### What is required
From the data below, repeat everything exactly except the images.

### Provided material
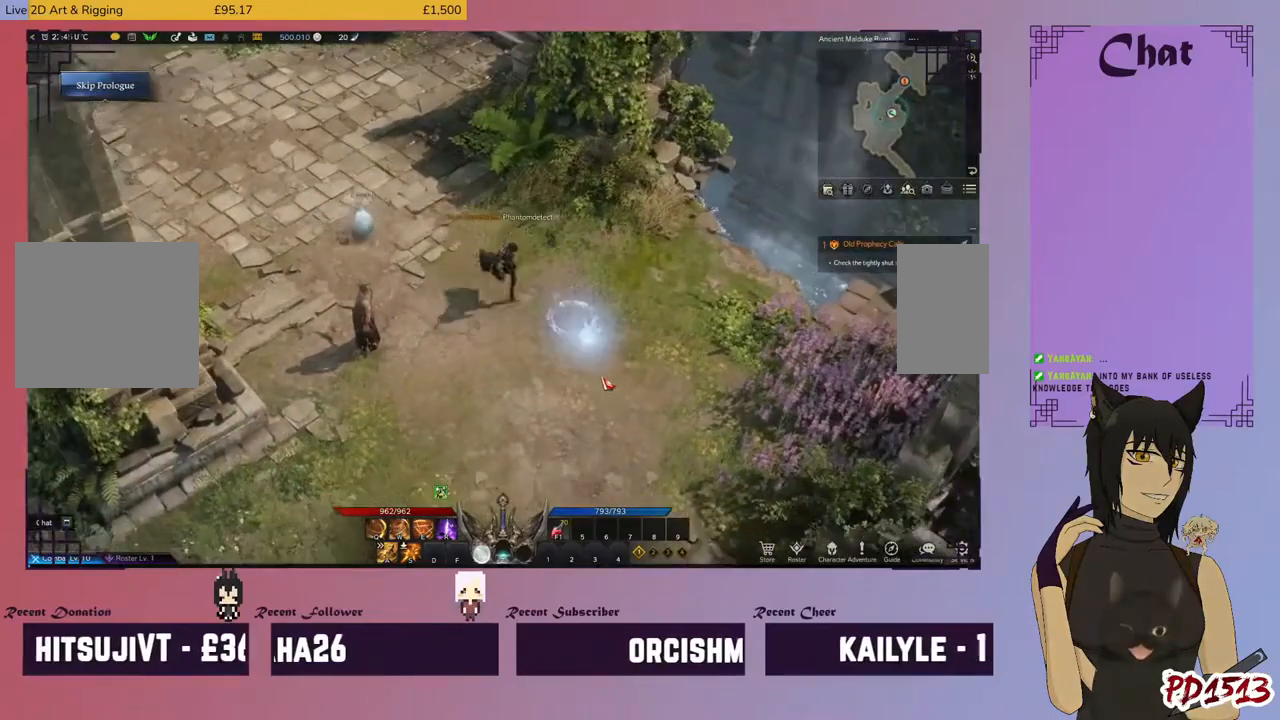
{"keys": [], "mouse": ["left"], "events": [[167, "mouse_left", "down"], [267, "mouse_left", "up"], [400, "mouse_left", "down"]]}
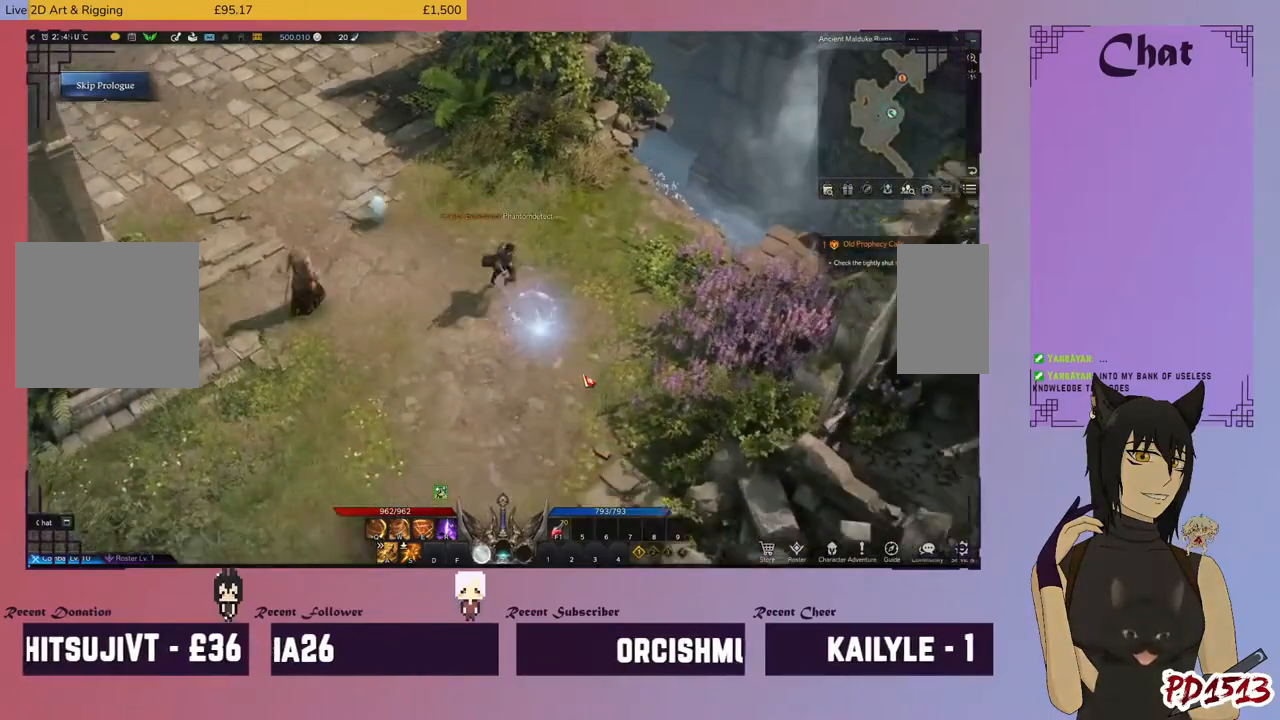
{"keys": [], "mouse": ["left"], "events": [[33, "mouse_left", "up"], [200, "mouse_left", "down"], [333, "mouse_left", "up"], [467, "mouse_left", "down"]]}
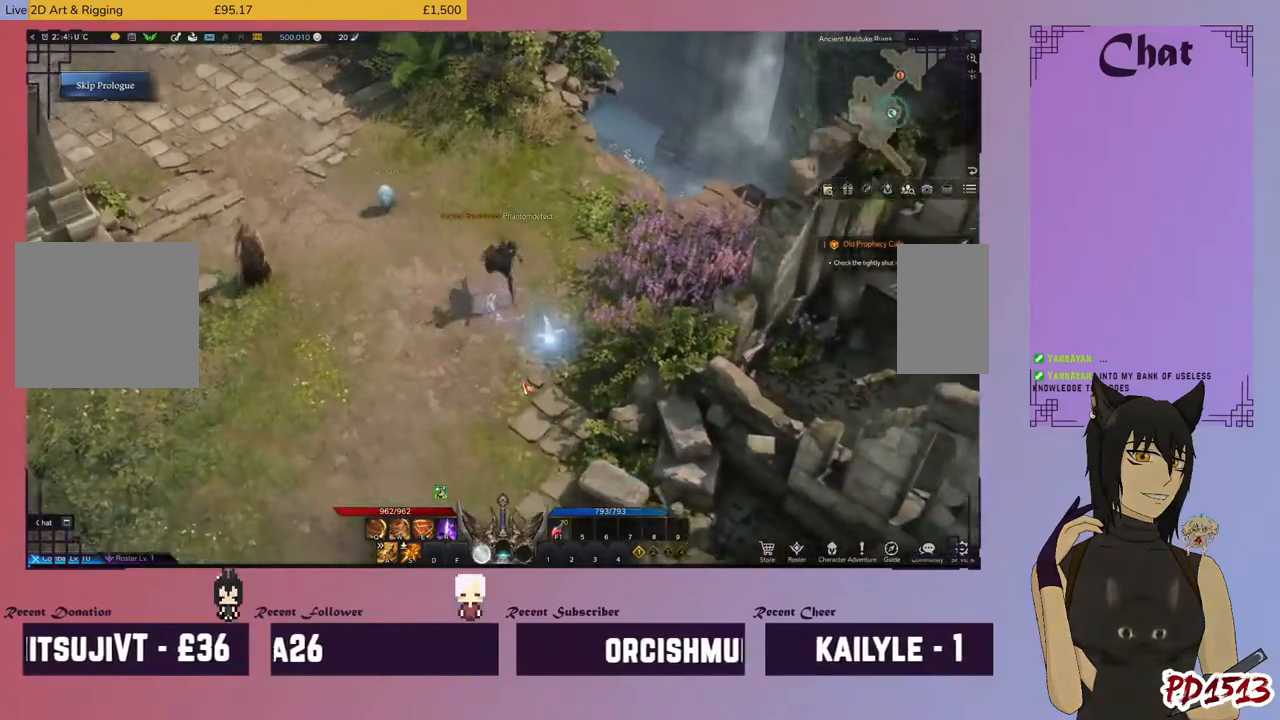
{"keys": [], "mouse": ["left"], "events": [[100, "mouse_left", "up"], [200, "mouse_left", "down"], [333, "mouse_left", "up"], [400, "mouse_left", "down"]]}
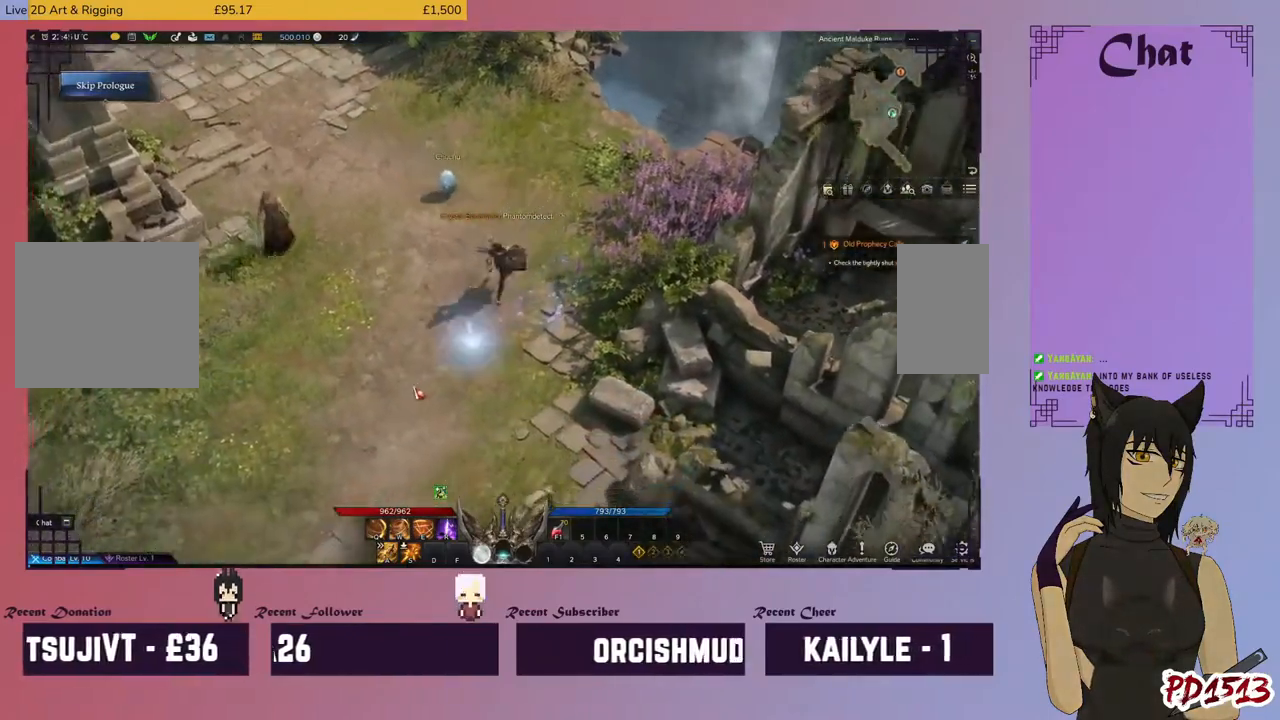
{"keys": [], "mouse": ["left"], "events": [[33, "mouse_left", "up"], [167, "mouse_left", "down"], [267, "mouse_left", "up"], [400, "mouse_left", "down"]]}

### Task output
{"keys": [], "mouse": ["left"], "events": [[167, "mouse_left", "down"], [267, "mouse_left", "up"], [400, "mouse_left", "down"]]}
{"keys": [], "mouse": ["left"], "events": [[33, "mouse_left", "up"], [200, "mouse_left", "down"], [333, "mouse_left", "up"], [467, "mouse_left", "down"]]}
{"keys": [], "mouse": ["left"], "events": [[100, "mouse_left", "up"], [200, "mouse_left", "down"], [333, "mouse_left", "up"], [400, "mouse_left", "down"]]}
{"keys": [], "mouse": ["left"], "events": [[33, "mouse_left", "up"], [167, "mouse_left", "down"], [267, "mouse_left", "up"], [400, "mouse_left", "down"]]}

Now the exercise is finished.